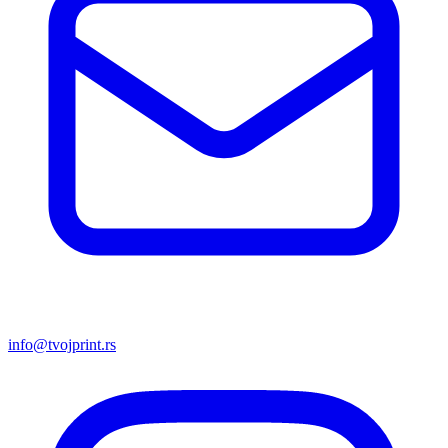
info@tvojprint.rs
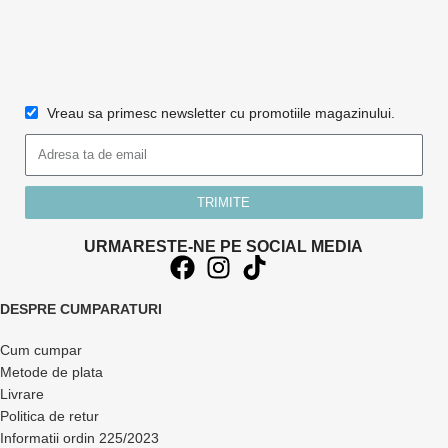
Vreau sa primesc newsletter cu promotiile magazinului.
TRIMITE
URMARESTE-NE PE SOCIAL MEDIA
DESPRE CUMPARATURI
Cum cumpar
Metode de plata
Livrare
Politica de retur
Informatii ordin 225/2023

------------------------------

When you print the records above, keep them exact and leave out the pictures.

**SOLUTION BELOW**
info@tvojprint.rs
Vreau sa primesc newsletter cu promotiile magazinului.
TRIMITE
URMARESTE-NE PE SOCIAL MEDIA
DESPRE CUMPARATURI
Cum cumpar
Metode de plata
Livrare
Politica de retur
Informatii ordin 225/2023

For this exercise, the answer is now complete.